Mientras hablaba, el taxista dejó la maleta de Janet sobre el escalón, metió el importe del trayecto en el bolsillo y se marchó.

Janet penetró en el vestíbulo. Sin duda alguna, alguien estaba gritando, pero no podía estar segura de dónde procedía el ruido.

– ¡Allí!-exclamó la joven-. ¿Ha oído alguna vez algo parecido?

– ¿Dónde está? -se apresuró a preguntar Janet.

Pero apenas si había pronunciado las palabras cuando fue la propia Stella quien las contestó. Al fondo del vestíbulo, una puerta fue empujada, abriéndose y por ella salió una niña gritando. Después, cuando ya estaba a medio camino del vestíbulo, se detuvo de repente, mirando fijamente la maleta de Janet y a la propia Janet.

– ¿Quién es usted? -preguntó.

Janet se acercó.

– Soy Janet Johnstone.

La niña era la misma de la fotografía.
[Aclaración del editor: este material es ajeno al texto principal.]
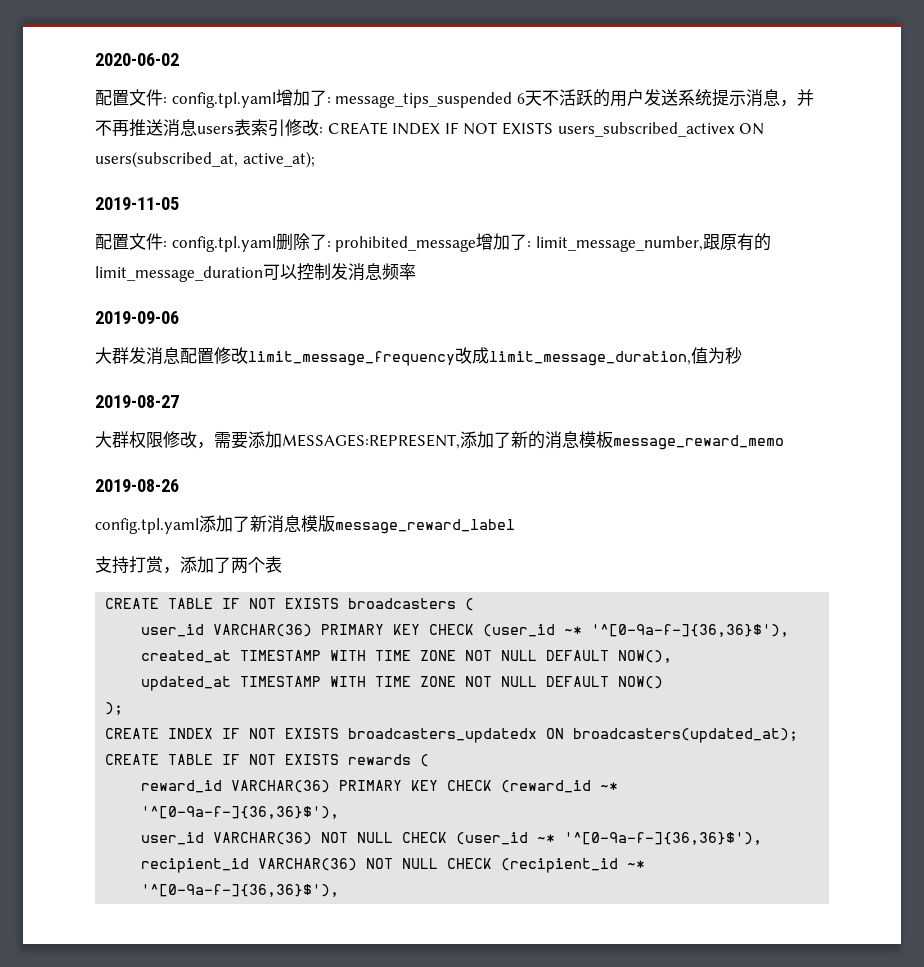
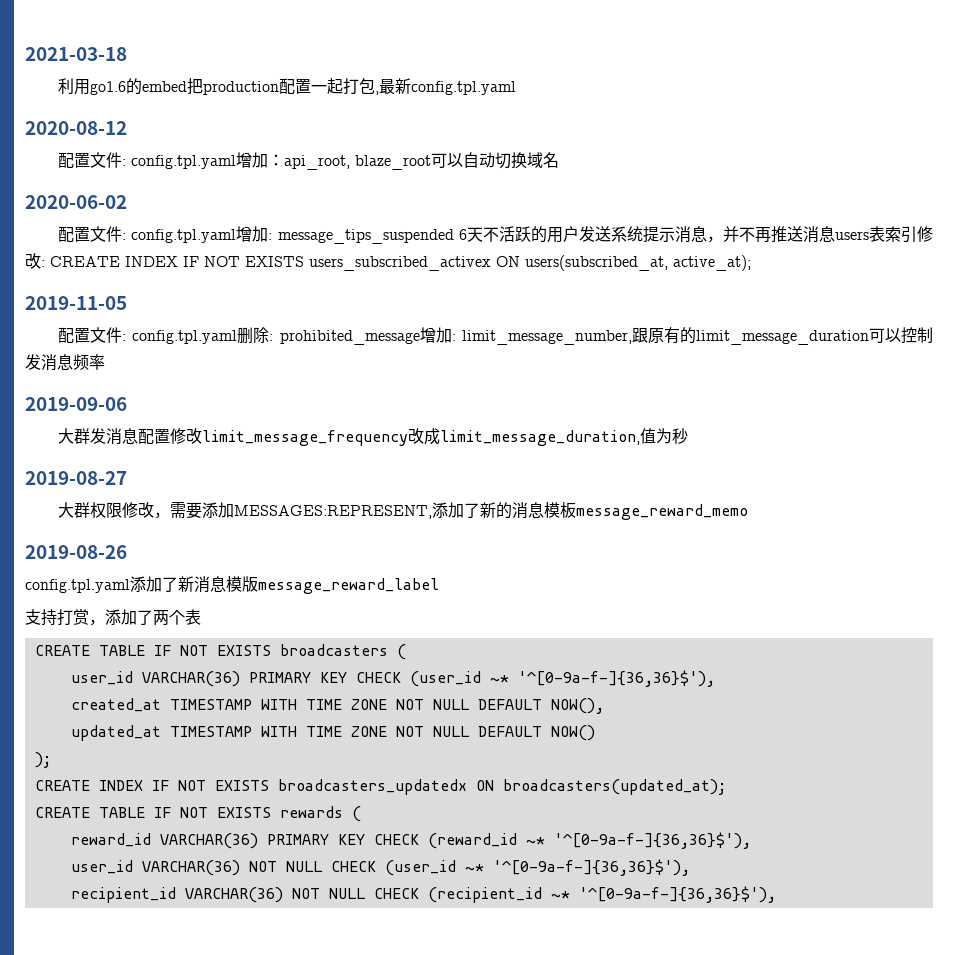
(95, 59) none -> [25,47,127,61] [58,78,517,95] [25,121,127,135] [58,152,560,170] 2021-03-18 // 利用go1.6的embed把production配置一起打包,最新config.tpl.yaml // 2020-08-12 // 配置文件: config.tpl.yaml增加：api_root, blaze_root可以自动切换域名 //
[309,90,327,106] 了 -> (269, 234) none
[309,234,327,250] 了 -> (270, 335) none
[510,234,528,250] 了 -> (452, 335) none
No mostraba la menor señal de haber acabado una pataleta. El oscuro flequillo de su pelo aparecía arreglado y su piel fina y pálida no mostraba señales de lágrimas. Los hermosos ojos de profunda mirada quedaron fijos en ella, observándola.

– ¿Es usted la Janet, de Star?

– Así es.

– ¿La que jugaba con ella y Ninian en Darnach?